New Criticals


Footnotes

1. Another response to exploitation is to use demands to expose and destabilize unequal power conditions. Such was the logic behind the feminist “Wages for Housework” campaign; presumably the art project “Wages for Facebook” was similarly inspired. For an excellent discussion of Wages for Housework and its roots in autonomist philosophy, see Weeks (2011) and the work cited therein.

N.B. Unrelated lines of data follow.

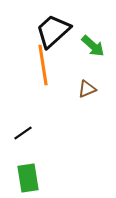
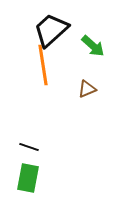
black trapezoid: moved 2 px left, 1 px up
black line: moved 6 px right, 14 px down; rotated 54 degrees clockwise
green rectangle: rotated 20 degrees clockwise
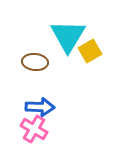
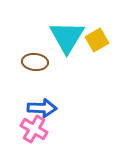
cyan triangle: moved 1 px left, 1 px down
yellow square: moved 7 px right, 11 px up
blue arrow: moved 2 px right, 1 px down
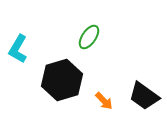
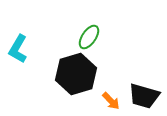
black hexagon: moved 14 px right, 6 px up
black trapezoid: rotated 20 degrees counterclockwise
orange arrow: moved 7 px right
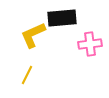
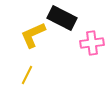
black rectangle: rotated 32 degrees clockwise
pink cross: moved 2 px right, 1 px up
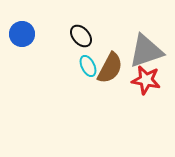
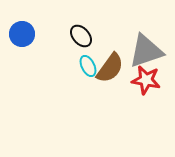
brown semicircle: rotated 8 degrees clockwise
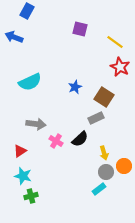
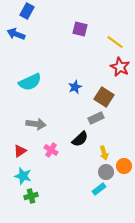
blue arrow: moved 2 px right, 3 px up
pink cross: moved 5 px left, 9 px down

2. Tiziana Terranova (2013) seeks to recognize value-generating labor where it has previously been unseen as such; namely in the social maintenance efforts of online network users. Mark Coté and Jennifer Pybus (2007) similarly argue that the building of social networks and online subjectivities on social network platforms is a kind of immaterial labor in line with Maurizio Lazzarato's oft-cited definition, as that which "produces the informational and cultural content of the commodity" (1996, 133). Readers interested in these arguments should also consult the contributions to Trebor Scholz's 2013 collection, Digital Labor: The Internet as Playground and Factory, Brown (2013), as well as the entire ourvre of Mark Andrejevic. Andrejevic (2011) and other critics of digital labor take up a tradition in media studies of attempting to unveil the unequal conditions that structure the relationship between media owners and media users. A foundational work in this tradition is Dallas Smythe's "On the Audience Commodity and its Work" (2006), an essay generally credited with being the source of the idea that the audience is a commodity which is generated by television programming and then sold for a profit to advertisers. Bill Livant (1979) took up this work, highlighting the parallels between the modern media audience and the labor force theorized by Marx and Engels. With Sut Jhally, Livant elaborated on the labor performed by audiences in producing the commodity of their attention. Jhally and Livant developed the concept of "watching extra" (1986, 126) to capture the value-generating labor undertaken by commercial television audiences. We might understand the activities of online social network users as a kind of "socializing extra," in which control the biggest networks—the owners of the means of communication—are best poised to take the upper hand in such an exchange. Once users are recruited to the dominant networks, they are pushed to socialize "harder," so to speak. To give just one example of this, when one doesn't log in to Facebook regularly, one is inundated with emails reminding one of specific individuals with whom one is missing out on interacting.

3. Of course, such work is not only or always performed by women (a contentious term in itself for feminist theorists).